Collected data
+===+
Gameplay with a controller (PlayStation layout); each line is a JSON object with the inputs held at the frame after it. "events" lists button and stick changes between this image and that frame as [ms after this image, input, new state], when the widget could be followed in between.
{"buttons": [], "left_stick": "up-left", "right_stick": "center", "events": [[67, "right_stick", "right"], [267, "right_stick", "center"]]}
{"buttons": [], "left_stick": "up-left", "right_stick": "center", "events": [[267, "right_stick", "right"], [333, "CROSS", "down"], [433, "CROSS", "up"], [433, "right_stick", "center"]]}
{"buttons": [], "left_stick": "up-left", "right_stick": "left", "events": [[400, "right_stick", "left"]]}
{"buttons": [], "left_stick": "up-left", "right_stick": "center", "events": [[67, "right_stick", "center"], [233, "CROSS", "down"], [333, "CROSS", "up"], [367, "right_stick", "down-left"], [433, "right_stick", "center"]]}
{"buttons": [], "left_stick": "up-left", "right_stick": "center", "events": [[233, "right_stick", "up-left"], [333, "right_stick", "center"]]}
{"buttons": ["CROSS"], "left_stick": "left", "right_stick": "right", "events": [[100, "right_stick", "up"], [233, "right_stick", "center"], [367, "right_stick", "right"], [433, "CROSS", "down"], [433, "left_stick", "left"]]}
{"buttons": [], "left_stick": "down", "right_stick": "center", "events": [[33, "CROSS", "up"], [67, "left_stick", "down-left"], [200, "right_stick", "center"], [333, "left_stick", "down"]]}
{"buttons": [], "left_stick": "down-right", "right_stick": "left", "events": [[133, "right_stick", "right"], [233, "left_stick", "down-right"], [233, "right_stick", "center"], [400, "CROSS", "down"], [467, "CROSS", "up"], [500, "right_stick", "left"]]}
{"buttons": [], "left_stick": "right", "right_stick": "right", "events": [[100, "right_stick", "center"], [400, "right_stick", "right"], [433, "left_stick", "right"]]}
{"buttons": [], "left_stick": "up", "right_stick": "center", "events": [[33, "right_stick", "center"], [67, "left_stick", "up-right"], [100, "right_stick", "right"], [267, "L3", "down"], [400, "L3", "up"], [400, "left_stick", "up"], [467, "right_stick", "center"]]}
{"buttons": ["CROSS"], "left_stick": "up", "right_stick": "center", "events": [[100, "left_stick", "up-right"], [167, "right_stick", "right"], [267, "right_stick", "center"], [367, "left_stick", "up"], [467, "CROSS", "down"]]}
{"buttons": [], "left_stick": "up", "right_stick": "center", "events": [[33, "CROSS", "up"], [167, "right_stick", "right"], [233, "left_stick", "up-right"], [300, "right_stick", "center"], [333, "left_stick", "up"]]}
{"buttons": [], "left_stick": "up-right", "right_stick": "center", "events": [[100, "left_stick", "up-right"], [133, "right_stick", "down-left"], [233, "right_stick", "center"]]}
+===+
If a line in the entries holds the string "CROSS", copy it.

{"buttons": [], "left_stick": "up-left", "right_stick": "center", "events": [[267, "right_stick", "right"], [333, "CROSS", "down"], [433, "CROSS", "up"], [433, "right_stick", "center"]]}
{"buttons": [], "left_stick": "up-left", "right_stick": "center", "events": [[67, "right_stick", "center"], [233, "CROSS", "down"], [333, "CROSS", "up"], [367, "right_stick", "down-left"], [433, "right_stick", "center"]]}
{"buttons": ["CROSS"], "left_stick": "left", "right_stick": "right", "events": [[100, "right_stick", "up"], [233, "right_stick", "center"], [367, "right_stick", "right"], [433, "CROSS", "down"], [433, "left_stick", "left"]]}
{"buttons": [], "left_stick": "down", "right_stick": "center", "events": [[33, "CROSS", "up"], [67, "left_stick", "down-left"], [200, "right_stick", "center"], [333, "left_stick", "down"]]}
{"buttons": [], "left_stick": "down-right", "right_stick": "left", "events": [[133, "right_stick", "right"], [233, "left_stick", "down-right"], [233, "right_stick", "center"], [400, "CROSS", "down"], [467, "CROSS", "up"], [500, "right_stick", "left"]]}
{"buttons": ["CROSS"], "left_stick": "up", "right_stick": "center", "events": [[100, "left_stick", "up-right"], [167, "right_stick", "right"], [267, "right_stick", "center"], [367, "left_stick", "up"], [467, "CROSS", "down"]]}
{"buttons": [], "left_stick": "up", "right_stick": "center", "events": [[33, "CROSS", "up"], [167, "right_stick", "right"], [233, "left_stick", "up-right"], [300, "right_stick", "center"], [333, "left_stick", "up"]]}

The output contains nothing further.